*PROBLEMS TO SOLVE:*
1. Read the essay on Bob Ross and programming for CrossFit athletes below, and say whether each statement agrees with it: (a) Ross is estimated to have painted more than 30,000 pieces; (b) the writer's affiliate is in Portland, Oregon; (c) GPP training is randomized fun. Answer yes or no for each, and quote the words of the essay that decide it.
2. Resume the essay on Bob Ross and programming for CrossFit athletes below, starting after its last sentence, "It requires a thought out process, striving to meet specific goals and needs."

Painting a Program

I find a certain sense of calm while watching Bob Ross paint.


The other day, I saw a quick clip of the late, great Bob Ross on YouTube (If you have never heard of the famous PBS “The Joy of Painting” host Bob Ross, I’m sad for you. Here you go: , , and for full appreciation). I was grumpy at the time, but within about 2 minutes of watching him paint I had a huge smile on my face. I admire the energy he puts into each painting, all while knowing that once it’s finished, it would surely belong to somebody else. Ross estimated to have painted over 30,000 pieces. Could he possibly put that much effort and enthusiasm into each piece? Of course he did; an artist knows no other way.


I can fully relate to Ross’ never-ending excitement while creating something great. Not in painting – I couldn’t stay within the lines of a coloring book – but in writing programs for athletes.


I co-founded after years of programming for my affiliate in Portland, ME (CrossFit MF). Our goals are transparent: create a defined path in which athletes follow unequivocally leading them to improve their performance in the sport of fitness (CrossFit). In just over a year’s time our blog has become well known and followed by many athletes throughout all of CrossFit’s designated regions around the world. What makes us special? Much like Ross we are meticulous, highly skilled artists lead by imagination.


Programming for a competitive CrossFitter is still a relatively new concept. We know there is a large element of science (some haters might call pseudo-science) behind human adaptation via CrossFit. However, the way to get the greatest and fastest adaptation takes more than a textbook. We figured out early on (mid 2009) that CrossFit athletes rely on thorough, complete, big picture programs to ensure that they are maximizing their valuable time and energy spent in the gym. We quickly learned that GPP training is not randomized “fun” that many CrossFitters at that time portrayed. It requires a thought out process, striving to meet specific goals and needs.

*DATA PROVIDED:*
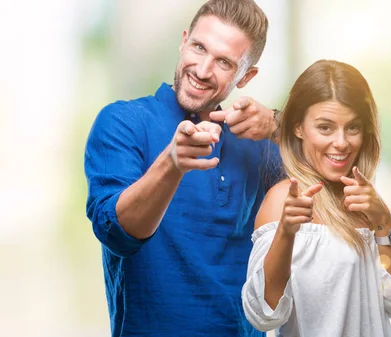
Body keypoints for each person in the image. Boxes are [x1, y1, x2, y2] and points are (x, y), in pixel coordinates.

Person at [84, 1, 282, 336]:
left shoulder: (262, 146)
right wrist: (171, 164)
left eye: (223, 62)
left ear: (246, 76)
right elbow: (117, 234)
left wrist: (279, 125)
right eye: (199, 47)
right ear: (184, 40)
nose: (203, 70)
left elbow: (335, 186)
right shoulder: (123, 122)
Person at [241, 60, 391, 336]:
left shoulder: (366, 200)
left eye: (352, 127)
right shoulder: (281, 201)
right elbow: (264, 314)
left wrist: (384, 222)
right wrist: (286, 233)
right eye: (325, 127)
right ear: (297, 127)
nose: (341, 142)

*SOLVED TASKS:*
1.
(a) Yes: "Ross estimated to have painted over 30,000 pieces."
(b) No: "my affiliate in Portland, ME (CrossFit MF)"
(c) No: "GPP training is not randomized “fun” that many CrossFitters at that time portrayed."

2.
Ross didn’t close his eyes and randomly paint hoping it resembled something. He intentionally created that Mountain. He changed the tool, then intentionally added snow to the mountain. He changed the color, then intentionally added the rocks. To make it seamless, he added fog.


Ross was known for his paintings of outdoor scenes that included colorful skies, fluffy clouds, snow covered mountains, and maybe a pond. Although these paintings had the same concept and similar themes, every piece was its own: original and unique.


Instead of Mountains, we use Thrusters. Instead of Bushes, we use Muscle Ups. Instead of “happy little Clouds”, we Run.


Ross starts most episodes of his PBS instructional show by choosing the colors and brushes necessary to best achieve his vision. He then demonstrates and simply explains the strokes and techniques used to accomplish the results in his own mind. This is no different than what should be expected for a high level coach. The workouts are written in a specific manner and the coaches should teach the athletes to execute them with clean, efficient movement patterns.


Ross stated that while painting he had to make “big decisions”. Where was that tree going to live, and how tall would it be? He realized each decision could greatly change the effectiveness of his masterpiece.


Similarly, this couldn’t be truer when writing workouts.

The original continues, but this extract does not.